TEXT FOR ANALYSIS:
We should also, because we have our wits still about us, briefly but firmly recall the two issues of carts and horses and affect, both of huge but studiously unrecognised importance. First the unsolved issue of horse and cart in much literacy research – when we discuss the relationship between a skill and an ability, what is cause and what is effect? It is not always clear (to say the least) whether an apparent disability is caused by an apparent skill deficit or whether the apparent deficit is caused by the apparent disability. Put another way, is my skill at orthographic coding, say, the cause of my facility with literacy or has my facility in literacy resulted in a high level of skill in decoding text? Secondly, the consistently unremarked effect of affect on performance: The effect of emotional response and attitude on task performance is often enormous but it is usually unknown, often practically unknowable and almost invariably completely ignored for the purposes of research. Looking the other way is understandable (it makes research and interpretation so much simpler!) but it is also quite unjustified and undoubtedly skews findings and conclusions drastically, often probably fatally. This unconscious researcher bias is only occasionally recognised, as in an interesting article in a special issue of the Journal of Research in Reading given over entirely to reading and genetics (Conlon et al 2006). It remains, otherwise, elephantine but invisible.

DATA:
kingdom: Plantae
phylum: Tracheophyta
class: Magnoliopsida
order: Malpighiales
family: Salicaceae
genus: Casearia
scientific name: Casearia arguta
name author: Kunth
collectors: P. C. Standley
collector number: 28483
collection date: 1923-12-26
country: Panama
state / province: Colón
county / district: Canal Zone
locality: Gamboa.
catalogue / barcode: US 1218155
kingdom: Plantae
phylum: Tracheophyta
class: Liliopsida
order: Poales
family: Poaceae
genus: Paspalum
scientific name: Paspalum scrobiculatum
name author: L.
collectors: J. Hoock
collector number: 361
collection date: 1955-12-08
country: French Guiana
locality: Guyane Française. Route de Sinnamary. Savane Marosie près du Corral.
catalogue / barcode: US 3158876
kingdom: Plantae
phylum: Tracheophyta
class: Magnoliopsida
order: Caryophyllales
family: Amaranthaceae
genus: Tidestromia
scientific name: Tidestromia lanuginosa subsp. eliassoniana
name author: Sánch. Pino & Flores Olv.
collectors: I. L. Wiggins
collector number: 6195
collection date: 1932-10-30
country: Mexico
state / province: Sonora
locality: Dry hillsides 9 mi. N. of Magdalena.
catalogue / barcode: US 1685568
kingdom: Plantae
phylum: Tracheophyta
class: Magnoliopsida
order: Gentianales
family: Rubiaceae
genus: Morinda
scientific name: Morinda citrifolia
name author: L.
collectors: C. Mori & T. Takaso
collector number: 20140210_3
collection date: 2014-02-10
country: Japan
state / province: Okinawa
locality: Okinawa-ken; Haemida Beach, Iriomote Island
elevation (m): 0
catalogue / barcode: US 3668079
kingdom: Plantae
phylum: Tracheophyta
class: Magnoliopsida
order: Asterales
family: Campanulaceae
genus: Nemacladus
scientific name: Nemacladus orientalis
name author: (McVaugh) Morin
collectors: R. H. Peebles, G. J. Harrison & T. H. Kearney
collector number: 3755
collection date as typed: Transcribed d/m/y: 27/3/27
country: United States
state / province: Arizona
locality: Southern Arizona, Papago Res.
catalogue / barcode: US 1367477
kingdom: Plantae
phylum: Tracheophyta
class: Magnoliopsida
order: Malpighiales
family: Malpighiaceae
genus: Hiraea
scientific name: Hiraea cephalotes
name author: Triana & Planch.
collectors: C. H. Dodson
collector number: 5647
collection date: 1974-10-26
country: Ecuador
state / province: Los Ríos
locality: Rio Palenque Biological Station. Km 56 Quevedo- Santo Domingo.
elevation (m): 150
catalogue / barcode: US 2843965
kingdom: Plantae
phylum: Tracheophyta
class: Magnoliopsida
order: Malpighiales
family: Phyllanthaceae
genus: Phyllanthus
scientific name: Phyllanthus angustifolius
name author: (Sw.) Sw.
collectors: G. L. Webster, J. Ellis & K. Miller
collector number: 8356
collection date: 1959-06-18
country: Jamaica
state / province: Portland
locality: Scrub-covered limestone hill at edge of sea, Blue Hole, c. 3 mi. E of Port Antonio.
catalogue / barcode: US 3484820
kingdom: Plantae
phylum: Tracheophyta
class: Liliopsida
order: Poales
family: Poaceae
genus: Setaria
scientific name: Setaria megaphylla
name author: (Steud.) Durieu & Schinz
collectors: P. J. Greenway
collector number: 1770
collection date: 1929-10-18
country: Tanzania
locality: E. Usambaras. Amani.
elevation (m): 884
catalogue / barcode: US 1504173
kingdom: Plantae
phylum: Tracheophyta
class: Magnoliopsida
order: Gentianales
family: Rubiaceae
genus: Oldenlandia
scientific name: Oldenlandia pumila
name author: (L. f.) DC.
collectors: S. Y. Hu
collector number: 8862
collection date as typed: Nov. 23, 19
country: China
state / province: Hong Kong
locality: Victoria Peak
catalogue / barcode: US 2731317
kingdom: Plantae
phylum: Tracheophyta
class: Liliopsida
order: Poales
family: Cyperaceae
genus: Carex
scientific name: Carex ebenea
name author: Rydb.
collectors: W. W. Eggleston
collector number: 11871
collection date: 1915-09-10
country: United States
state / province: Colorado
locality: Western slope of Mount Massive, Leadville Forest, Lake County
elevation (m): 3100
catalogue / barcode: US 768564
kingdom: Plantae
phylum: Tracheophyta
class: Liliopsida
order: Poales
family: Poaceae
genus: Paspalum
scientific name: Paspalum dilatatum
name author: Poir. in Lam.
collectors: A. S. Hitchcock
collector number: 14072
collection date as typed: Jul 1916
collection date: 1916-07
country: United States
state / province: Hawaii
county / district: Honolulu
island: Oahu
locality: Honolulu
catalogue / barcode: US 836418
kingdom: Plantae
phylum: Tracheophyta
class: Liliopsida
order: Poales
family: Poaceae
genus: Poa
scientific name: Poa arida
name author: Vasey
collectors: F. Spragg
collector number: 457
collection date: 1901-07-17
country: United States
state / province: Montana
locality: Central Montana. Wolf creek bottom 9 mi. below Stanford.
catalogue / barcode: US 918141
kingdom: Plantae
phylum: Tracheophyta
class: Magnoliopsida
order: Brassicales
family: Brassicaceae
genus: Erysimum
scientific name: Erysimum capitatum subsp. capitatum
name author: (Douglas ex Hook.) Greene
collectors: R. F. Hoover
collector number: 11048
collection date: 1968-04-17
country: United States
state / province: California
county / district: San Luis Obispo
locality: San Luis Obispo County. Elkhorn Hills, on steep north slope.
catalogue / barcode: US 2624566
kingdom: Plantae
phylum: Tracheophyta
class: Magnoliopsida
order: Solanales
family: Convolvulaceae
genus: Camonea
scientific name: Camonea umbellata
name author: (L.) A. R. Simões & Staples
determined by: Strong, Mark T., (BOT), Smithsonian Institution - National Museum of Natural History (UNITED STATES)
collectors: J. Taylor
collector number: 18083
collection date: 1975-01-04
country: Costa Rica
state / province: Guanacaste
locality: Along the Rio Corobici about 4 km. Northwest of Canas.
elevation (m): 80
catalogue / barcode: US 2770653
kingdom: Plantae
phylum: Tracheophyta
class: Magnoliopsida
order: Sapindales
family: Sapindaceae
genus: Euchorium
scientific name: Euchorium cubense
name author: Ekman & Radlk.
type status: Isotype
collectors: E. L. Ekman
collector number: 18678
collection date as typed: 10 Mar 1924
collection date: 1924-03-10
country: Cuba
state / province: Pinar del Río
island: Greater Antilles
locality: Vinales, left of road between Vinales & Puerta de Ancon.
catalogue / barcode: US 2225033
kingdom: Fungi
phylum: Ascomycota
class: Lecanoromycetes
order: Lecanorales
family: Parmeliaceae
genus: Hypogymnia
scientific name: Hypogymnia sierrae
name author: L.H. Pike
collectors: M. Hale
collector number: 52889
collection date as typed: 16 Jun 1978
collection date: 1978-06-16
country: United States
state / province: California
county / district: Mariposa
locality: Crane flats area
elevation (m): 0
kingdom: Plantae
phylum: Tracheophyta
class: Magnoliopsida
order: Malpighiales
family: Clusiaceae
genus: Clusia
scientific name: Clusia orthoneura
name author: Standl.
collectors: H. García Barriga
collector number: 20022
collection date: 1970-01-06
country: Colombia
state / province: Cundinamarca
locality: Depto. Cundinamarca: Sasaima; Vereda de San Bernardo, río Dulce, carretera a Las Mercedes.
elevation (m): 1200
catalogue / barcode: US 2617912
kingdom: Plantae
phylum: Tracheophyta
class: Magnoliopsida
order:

PROBLEMS TO SOLVE:
- 1) Answer these questions from the passage on literacy research, each on its own line:
(a) What two issues does the writer say we should recall?
(b) Which skill does the writer offer as an example when asking what is cause and what is effect?
(c) Which journal's special issue does the writer mention, and what was that issue devoted to?
- 2) Decide whether each statement agrees with the passage on literacy research. Answer yes or no, and quote the words from the passage that decide it.
(a) The writer says the effect of emotional response and attitude on task performance is usually known.
(b) The writer finds it understandable that researchers look the other way.
(c) The writer says unconscious researcher bias is frequently recognized.
- 3) Extend the passage on literacy research, beginning after its final sentence.

ANSWERS TO EACH TASK:
- 1)
(a) The issue of carts and horses, and the issue of affect.
(b) Orthographic coding.
(c) The Journal of Research in Reading, in a special issue given over entirely to reading and genetics.

- 2)
(a) No: "it is usually unknown, often practically unknowable"
(b) Yes: "Looking the other way is understandable"
(c) No: "This unconscious researcher bias is only occasionally recognised"

- 3)
This is the ability to locate, separate and distinguish for what they are the sounds in language. (And see the more detailed discussions in chapter three.) Various aspects of the detailed sounds of language are assessed by researchers - syllables, onset, rime, phonemes, consonants, vowel sounds. (Non-word reading or phoneme manipulations are common tests, for example.) The hottest candidate as I write for the ‘core deficit’ in dyslexia is phonological awareness. ‘Dyslexics’ (almost always still IQ/achievement defined) are considered to be less phonologically aware. There is indeed evidence that ‘dyslexics’ (or at least people with poor literacy skills) have relatively poor phonological skills. (Goswami 1997, Snowling 1995, Snowling & Nation 1997 but see also Ellis, McDougall & Monk 1999, Scholes 1998, Thompson 1999) There is also, though, the finding that receiving training in literacy (in an alphabetic language like ours) rapidly improves phonological awareness. This is an important carts and horses issue; it is well aired in Goswami & Bryant 1990 pp. 4-27. (And see Adams 1990, Perfetti & Xhang 1995, Smith 2004, Taft 1991, Thompson 1999.)